"A gente é diferente quando sente.
Já não sei se é importante ter quem vá comigo até o 'final dessa rua'. Mas sei o quão importante é sentir-se livre, sentir-se bem, sem pressão, sem a obrigação de ter alguém do lado.
Amanhã, meus pais fazem 65 anos de casados. Ela já não fala, não caminha, não faz nada, sem ajuda de outra pessoa… Mas segue meu pai com os olhos e sente sua presença. Quando convidamos papai pra sair, diz: 'Hoje não. Sylvia não está bem. Quando ela melhorar, nós vamos a Mossoró'. Faz tempo que ela não está bem (e não vai ficar), mas não é assim que ele sente. Que amor é esse que não cansa, não lamenta, não cobra, não desanima e ainda consegue fazer planos, como se fossem um só?
Recentemente, juntamos os dois novamente, num mesmo quarto, em melhores condições.
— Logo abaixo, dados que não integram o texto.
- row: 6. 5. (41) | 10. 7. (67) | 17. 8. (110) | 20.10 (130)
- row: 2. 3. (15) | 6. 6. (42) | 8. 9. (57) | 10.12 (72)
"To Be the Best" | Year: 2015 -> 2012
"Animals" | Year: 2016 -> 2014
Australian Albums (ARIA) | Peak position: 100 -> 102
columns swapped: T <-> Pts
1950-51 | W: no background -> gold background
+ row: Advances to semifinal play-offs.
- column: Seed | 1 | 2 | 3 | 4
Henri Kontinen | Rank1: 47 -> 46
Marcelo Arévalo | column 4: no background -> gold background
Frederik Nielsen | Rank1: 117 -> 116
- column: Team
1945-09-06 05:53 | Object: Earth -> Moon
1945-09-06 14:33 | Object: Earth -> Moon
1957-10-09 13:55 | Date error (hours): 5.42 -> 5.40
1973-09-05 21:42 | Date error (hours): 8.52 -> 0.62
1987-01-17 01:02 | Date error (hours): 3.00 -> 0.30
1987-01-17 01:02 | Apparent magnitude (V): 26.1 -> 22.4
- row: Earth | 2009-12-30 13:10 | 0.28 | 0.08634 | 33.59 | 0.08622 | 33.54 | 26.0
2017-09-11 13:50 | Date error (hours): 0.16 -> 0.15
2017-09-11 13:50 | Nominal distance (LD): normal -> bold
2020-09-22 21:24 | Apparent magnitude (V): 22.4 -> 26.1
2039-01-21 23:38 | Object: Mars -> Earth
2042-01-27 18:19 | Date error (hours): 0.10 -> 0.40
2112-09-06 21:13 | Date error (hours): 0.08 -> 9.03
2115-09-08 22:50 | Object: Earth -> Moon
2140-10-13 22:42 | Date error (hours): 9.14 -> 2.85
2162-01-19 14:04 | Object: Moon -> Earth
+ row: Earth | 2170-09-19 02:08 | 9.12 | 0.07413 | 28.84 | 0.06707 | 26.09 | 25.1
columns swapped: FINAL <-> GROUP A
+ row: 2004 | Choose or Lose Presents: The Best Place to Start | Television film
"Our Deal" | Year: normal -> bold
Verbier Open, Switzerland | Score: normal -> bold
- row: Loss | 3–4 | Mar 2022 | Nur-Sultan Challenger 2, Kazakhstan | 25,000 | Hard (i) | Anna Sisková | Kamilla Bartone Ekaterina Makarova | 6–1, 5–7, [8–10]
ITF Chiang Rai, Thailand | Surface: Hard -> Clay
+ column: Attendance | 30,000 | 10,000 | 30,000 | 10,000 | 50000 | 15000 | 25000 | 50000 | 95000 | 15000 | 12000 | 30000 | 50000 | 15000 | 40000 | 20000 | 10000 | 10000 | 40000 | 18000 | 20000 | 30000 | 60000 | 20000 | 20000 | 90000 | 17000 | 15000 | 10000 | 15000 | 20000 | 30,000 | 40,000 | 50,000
Foi contagiante ver a alegria dele, deitado em sua rede, velando o sono de minha mãe, e cantando: 'Hum, hum, hum!'.
Há um mês, saímos pra passear e mamãe foi com a cuidadora, em um táxi, próprio pra cadeirantes. E ele, comigo. No retorno, achou melhor 'ir com Sylvia'.
Não quero, nem de longe, decepcionar os amantes, mas minha capacidade de amar tem estado sempre, ou quase sempre, na companhia dos amigos, dos pais, do trabalho e da pressa da vida, batendo à minha porta. O meu prazer tem se dobrado apenas às ondas da Redonda, às conquistas do filho, à taça de um bom vinho, à volta pra casa, à sensação de me entregar aos romances e ao cheiro de um lençol limpinho. Às vezes, me perguntam se o que escrevo é sobre meus pais, sobre o Alzheimer. Não que isso seja menor, mas não alcança a extensão do que eu sinto, ao escrever. Não sei sobre o que ou sobre quem eu escrevo. Só escrevo, apago, acho feio, acho bonito. O amor na juventude é sublime mas, sobre ele, não sei falar. Gostaria, sim, de escrever sobre o tempo, as dores, as perdas, a memória, a ausência dela e, ainda assim, sobre saber amar alguém."